Material for this exercise START

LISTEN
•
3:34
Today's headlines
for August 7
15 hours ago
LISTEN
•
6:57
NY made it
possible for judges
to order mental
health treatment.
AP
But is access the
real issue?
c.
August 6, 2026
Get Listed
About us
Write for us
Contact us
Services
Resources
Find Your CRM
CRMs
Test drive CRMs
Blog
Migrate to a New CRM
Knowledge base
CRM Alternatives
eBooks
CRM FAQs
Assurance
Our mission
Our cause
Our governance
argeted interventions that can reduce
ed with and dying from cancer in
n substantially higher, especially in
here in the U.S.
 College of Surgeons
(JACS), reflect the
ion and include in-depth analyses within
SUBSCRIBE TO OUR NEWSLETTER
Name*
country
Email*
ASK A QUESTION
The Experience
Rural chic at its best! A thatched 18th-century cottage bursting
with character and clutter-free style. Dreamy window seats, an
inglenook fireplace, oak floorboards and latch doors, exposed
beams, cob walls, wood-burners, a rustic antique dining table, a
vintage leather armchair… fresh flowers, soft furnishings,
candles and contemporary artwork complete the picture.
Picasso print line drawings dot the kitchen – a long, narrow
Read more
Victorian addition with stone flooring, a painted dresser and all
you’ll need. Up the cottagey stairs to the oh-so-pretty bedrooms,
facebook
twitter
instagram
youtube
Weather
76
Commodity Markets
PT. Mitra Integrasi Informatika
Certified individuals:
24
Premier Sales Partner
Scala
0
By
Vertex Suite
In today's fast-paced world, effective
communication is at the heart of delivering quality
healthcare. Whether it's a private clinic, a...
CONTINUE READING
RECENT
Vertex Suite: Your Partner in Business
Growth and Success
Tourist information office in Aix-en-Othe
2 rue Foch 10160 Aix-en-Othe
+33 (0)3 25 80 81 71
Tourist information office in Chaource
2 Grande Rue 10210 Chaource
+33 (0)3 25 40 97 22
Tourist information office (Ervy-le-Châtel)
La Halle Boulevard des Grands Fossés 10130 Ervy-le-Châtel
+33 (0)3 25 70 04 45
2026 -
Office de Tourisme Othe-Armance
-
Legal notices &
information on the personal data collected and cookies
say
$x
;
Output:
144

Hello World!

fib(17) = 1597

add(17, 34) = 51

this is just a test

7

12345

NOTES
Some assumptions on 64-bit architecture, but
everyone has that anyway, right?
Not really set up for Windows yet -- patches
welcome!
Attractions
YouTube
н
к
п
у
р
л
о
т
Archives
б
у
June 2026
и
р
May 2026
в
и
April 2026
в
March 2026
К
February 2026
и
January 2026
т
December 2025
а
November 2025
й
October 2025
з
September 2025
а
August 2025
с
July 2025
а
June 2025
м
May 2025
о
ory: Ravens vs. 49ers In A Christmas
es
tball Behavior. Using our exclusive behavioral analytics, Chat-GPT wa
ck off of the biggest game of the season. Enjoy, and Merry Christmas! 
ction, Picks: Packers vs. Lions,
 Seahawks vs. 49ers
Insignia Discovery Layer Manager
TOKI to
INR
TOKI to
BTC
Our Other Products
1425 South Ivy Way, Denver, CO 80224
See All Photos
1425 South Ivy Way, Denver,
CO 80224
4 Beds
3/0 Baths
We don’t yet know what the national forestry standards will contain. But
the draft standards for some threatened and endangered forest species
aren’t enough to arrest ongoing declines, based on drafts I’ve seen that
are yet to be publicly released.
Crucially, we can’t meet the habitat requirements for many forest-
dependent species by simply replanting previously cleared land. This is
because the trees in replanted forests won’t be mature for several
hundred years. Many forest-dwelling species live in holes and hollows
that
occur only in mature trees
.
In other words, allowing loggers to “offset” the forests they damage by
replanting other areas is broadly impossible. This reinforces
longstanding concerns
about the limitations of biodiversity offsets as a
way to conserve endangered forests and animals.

Material for this exercise END

— Your objective —
Determine how many of the lines above hold the word "mature", and output that number by itself.

— Answer area —
2